Amid a totally destroyed neighborhood and the rubble of an abandoned house in Idlib, the young Syrian artist "Rami Abdul Haq" set up his first artistic opposition after the revolution. The exhibition includes 30 black white paintings that represent symbols of Syrian revolution from activists, military, civilians and detainees from different categories, and belonging to very simple techniques that touch the reality we live in Syria.
Abdul Haq, originally from Idlib, started painting in childhood and participated in three exhibitions, two of them, and a joint exhibition before the years of the war.
The young artist told Zaman Al-Wasl that the idea of his new exhibition came to him out of the necessity to present something useful to the saviors of the Syrian revolution and those who gave her everything they possessed even their souls, such as Abdul Basit Al-Sarout, Abdul Qadir Al-Saleh and Youssef Al-Jader Abu Furat and Yasser Al-Aboud Abu Ammar.

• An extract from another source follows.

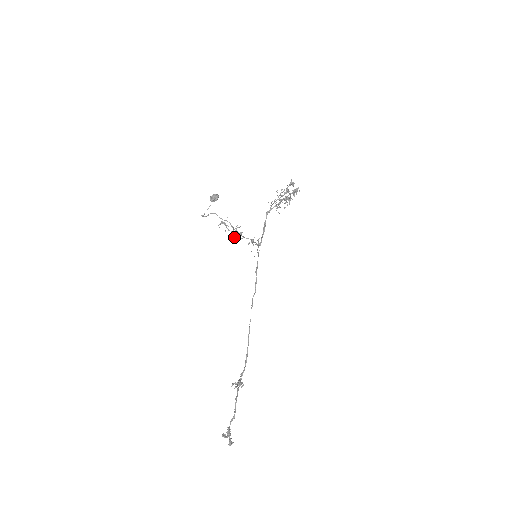
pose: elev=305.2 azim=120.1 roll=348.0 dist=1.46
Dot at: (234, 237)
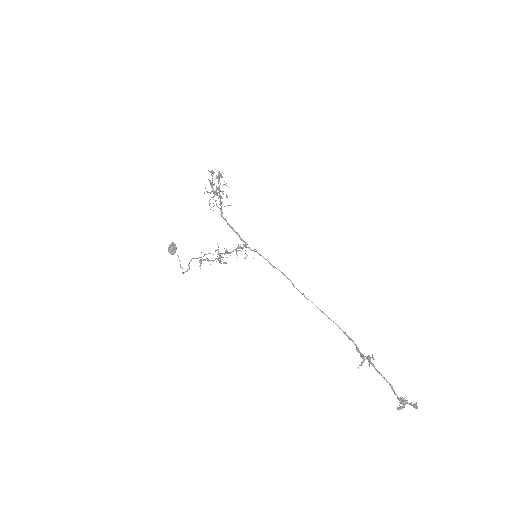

He said that the purpose of this exhibition was to offer thanks to these symbols, whether they are martyrs or detainees, some of them are alive like Qassem Jamous and Sheikh Ahmad Al-Sayasnah, and at the same time this exhibition is a document for those influential figures in the Syrian revolution.
Furthermore, Abdul Haq pointed out that he chose a ruined place, in the Kasih neighborhood, to display the paintings on what remained of the walls of their homes as a kind of simulation of reality through the place and the paintings displayed themselves.
Abdul Haq pointed out that the revolutionary figures are many in Syria and they cannot all be documented by a single project or exhibition, so he tried to take a simple part to convey a message to the world and to the regime itself that we are still continuing.